Une victime peut demander réparation de préjudices découlant d’opérations chirurgicales rendues nécessaires à la suite d’un accident de la circulation survenu plusieurs années auparavant et en lien de causalité avec celui-ci.

par Henri Conte CJB EA4337le 11 avril 2022

Le passager d’un scooter est victime d’un accident de la circulation le 30 mai 2009. La victime a bénéficié d’une offre transactionnelle de la part de l’assureur dont les montants alloués posent aujourd’hui problème.

Le versement des indemnités a été prévu dans deux transactions conclues respectivement le 6 octobre 2010 et le 19 janvier 2011. La seconde avait pour objet de compléter la première en prenant en compte plus précisément la réalité du dommage subi.
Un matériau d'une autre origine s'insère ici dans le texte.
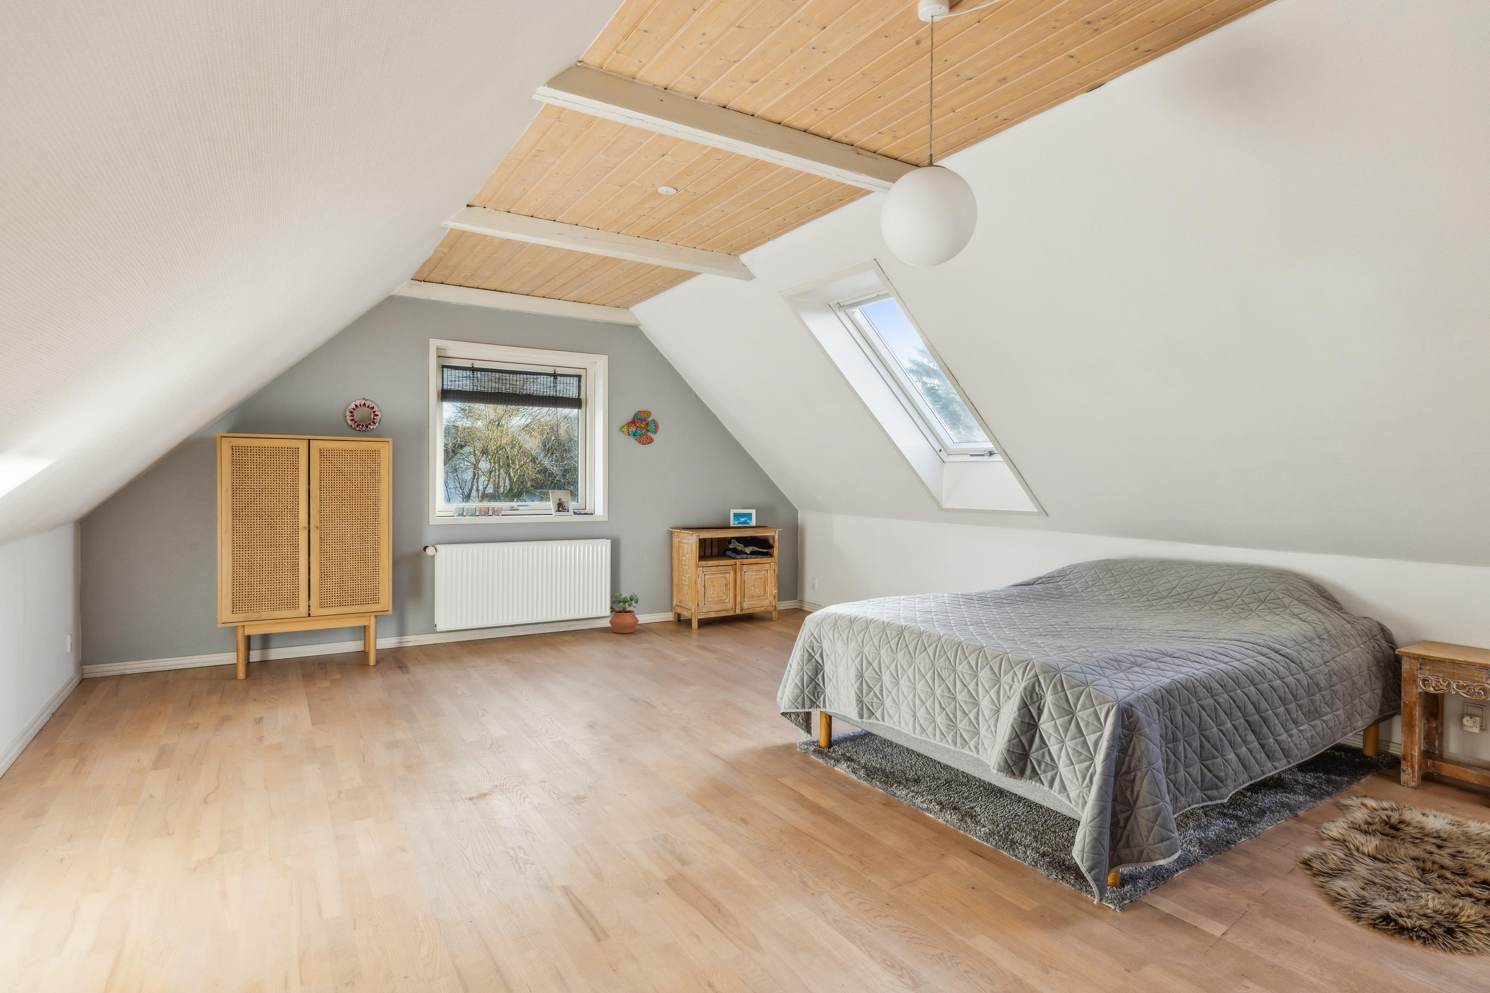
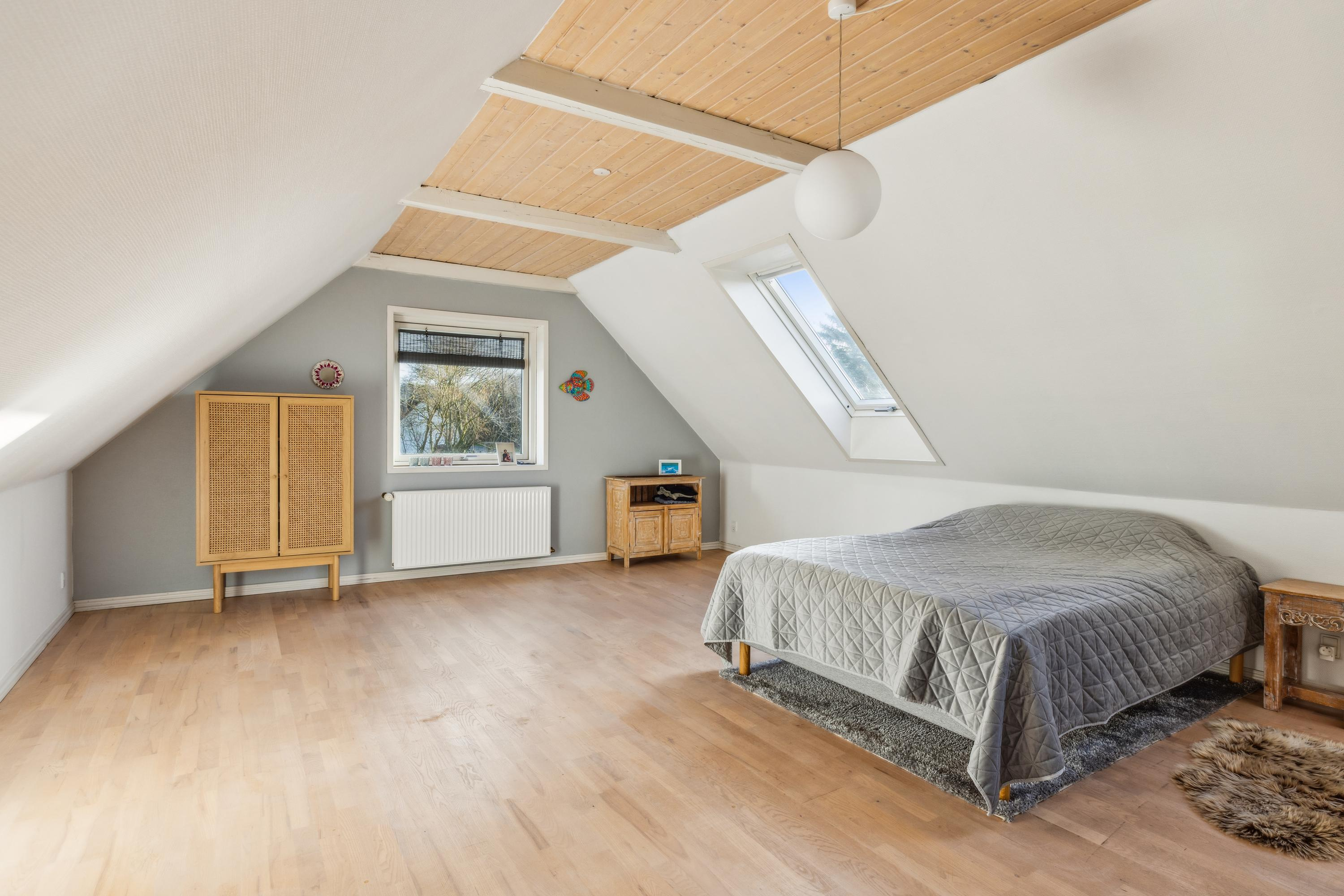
- potted plant [609,592,640,634]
L’état de la victime nécessitera pourtant de nouvelles interventions chirurgicales entre 2013 et 2015. À leurs suites, la victime estime qu’elle a subi une aggravation de ses blessures en lien de causalité avec l’accident de la circulation survenu en 2009. Elle assigne donc les assureurs, parties à la transaction conclue antérieurement, aux fins de l’annuler et de se voir octroyer de nouvelles indemnités.

La cour d’appel a refusé de faire droit à la demande de la victime faute de lien de causalité entre l’accident et le préjudice invoqué.
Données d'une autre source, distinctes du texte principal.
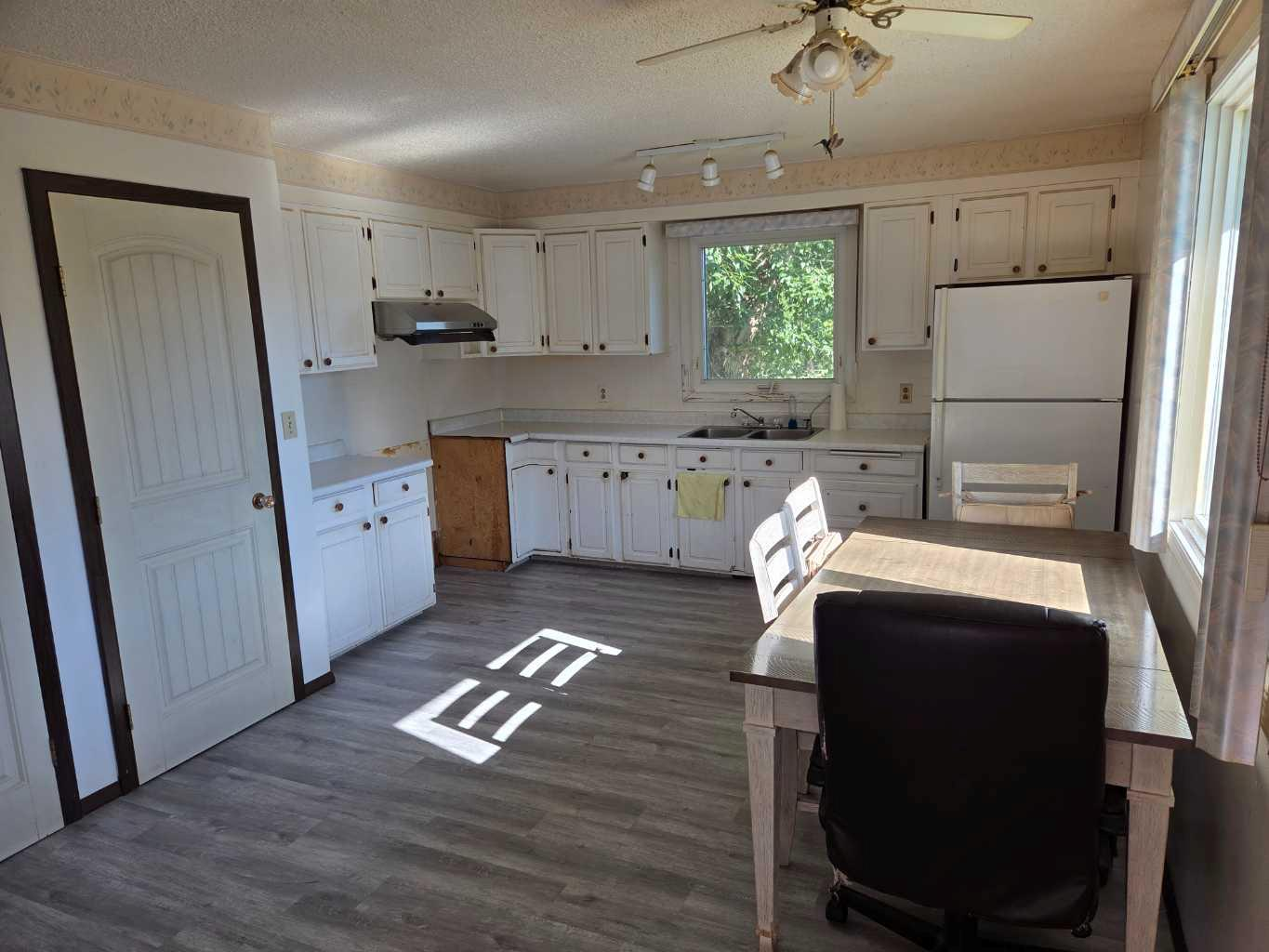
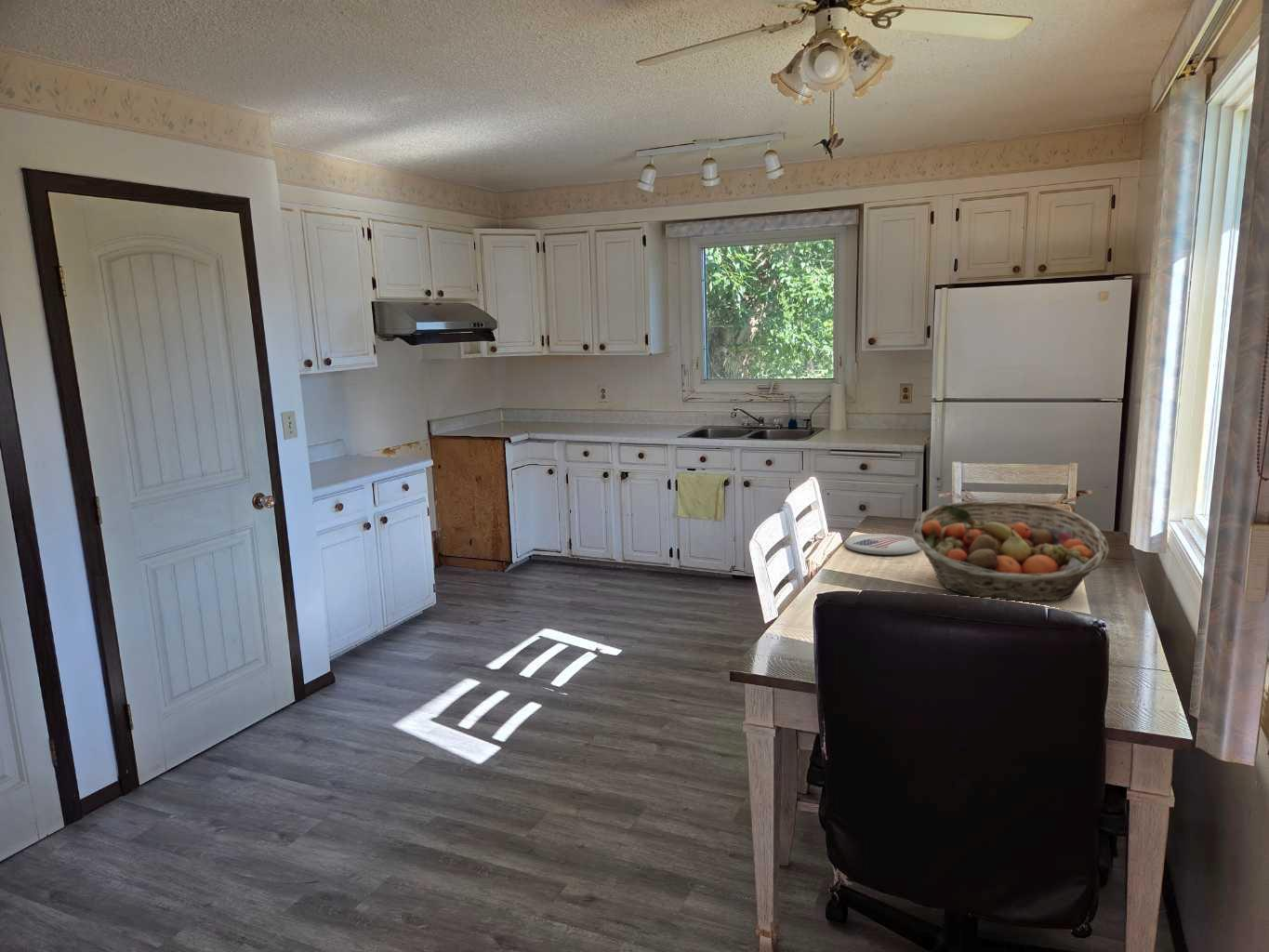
+ plate [842,533,921,556]
+ fruit basket [912,500,1110,602]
La Cour de cassation devait donc répondre à la question suivante : les conséquences de ces nouveaux soins ou interventions peuvent-elles être qualifiées d’aggravation de l’état initial ?
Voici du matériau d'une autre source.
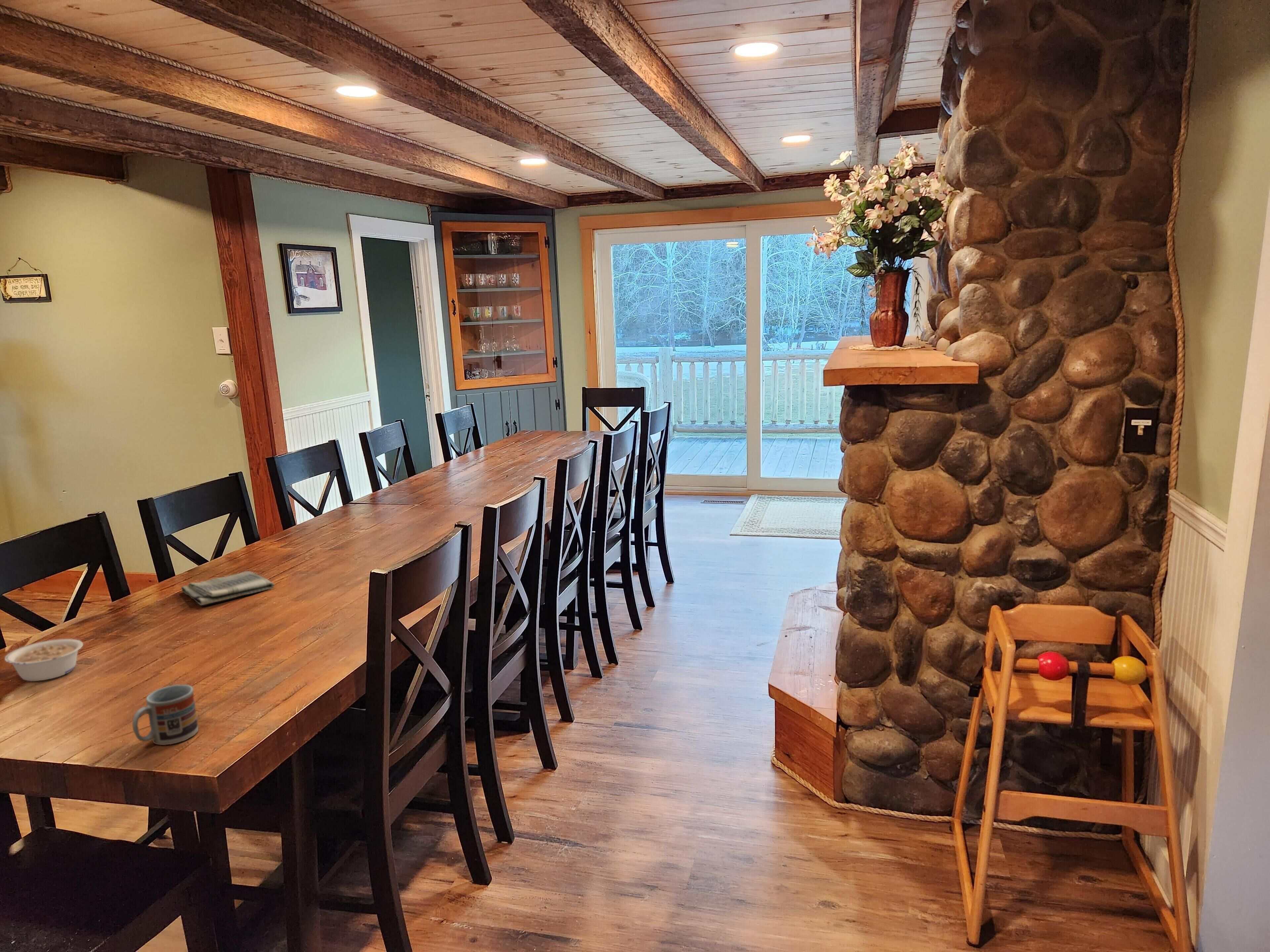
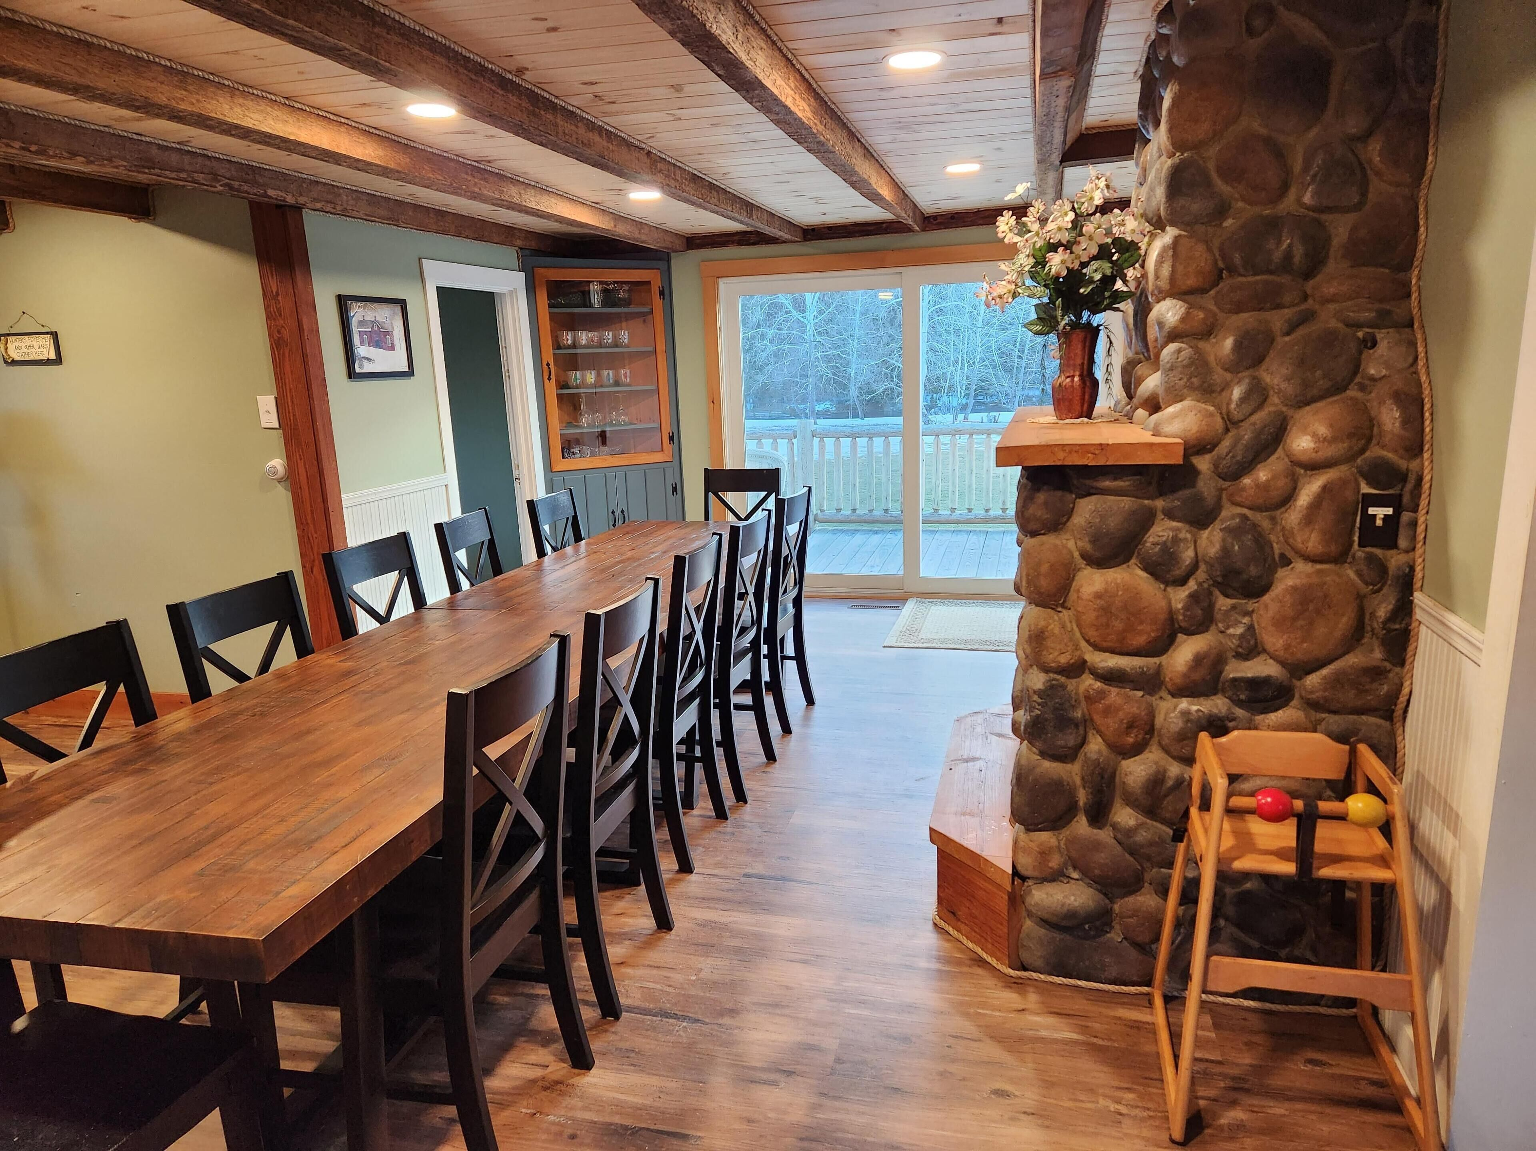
- legume [4,639,83,682]
- dish towel [181,571,275,606]
- cup [132,684,199,745]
Le cas échéant, cela caractérisait l’existence d’un lien de causalité et permettait à la victime d’obtenir réparation des conséquences des interventions chirurgicales.

La Cour de cassation a décidé de casser l’arrêt de la cour d’appel à ce propos. Elle rappelle le principe de réparation intégrale du préjudice et vise l’article 1240 du code civil ainsi que l’article L. 211-19 du code des assurances. Elle juge alors que « l’aggravation du dommage initial causé par un accident peut découler de nouveaux préjudices résultant des soins qui ont été prodigués à la victime postérieurement à sa consolidation, en vue d’améliorer son état séquellaire résultant de cet accident […] ».

Le principe de réparation intégrale du préjudice

Le principe de réparation intégrale n’est inscrit dans aucune loi, mais ressort clairement de la jurisprudence (Civ. 2e, 28 oct. 1954, RTD civ. 1955. 324, obs. H. et L. Mazeaud ; JCP 1955. II. 8765, note R. Savatier ; 16 déc. 1970, n° 69-12.617 ; Civ. 2e, 10 déc. 2015, n° 14-27.209 ; 16 juill. 2020, n° 19-14.982 N, D. 2020. 2142, obs. M. Bacache, A. Guégan et S. Porchy-Simon  ; 9 mai 1972, n° 70-14.150 ; 28 avr. 1975, n° 74-10.448). Selon ce principe, tous les dommages subis par la victime, consécutivement au fait dommageable, doivent être réparés (v. C. Coutant-Lapalus, Le principe de réparation intégrale en droit privé, préf. Pollaud-Dullian, PUAM, 2002). C’est un principe qui joue autant in melius pour la victime qu’in pejus. Ainsi, une victime ne peut normalement pas s’enrichir en exerçant une action en responsabilité civile. Elle doit pouvoir, en revanche, demander des indemnités pour tous les préjudices qu’elle a subis même s’ils n’ont pas encore été intégrés à...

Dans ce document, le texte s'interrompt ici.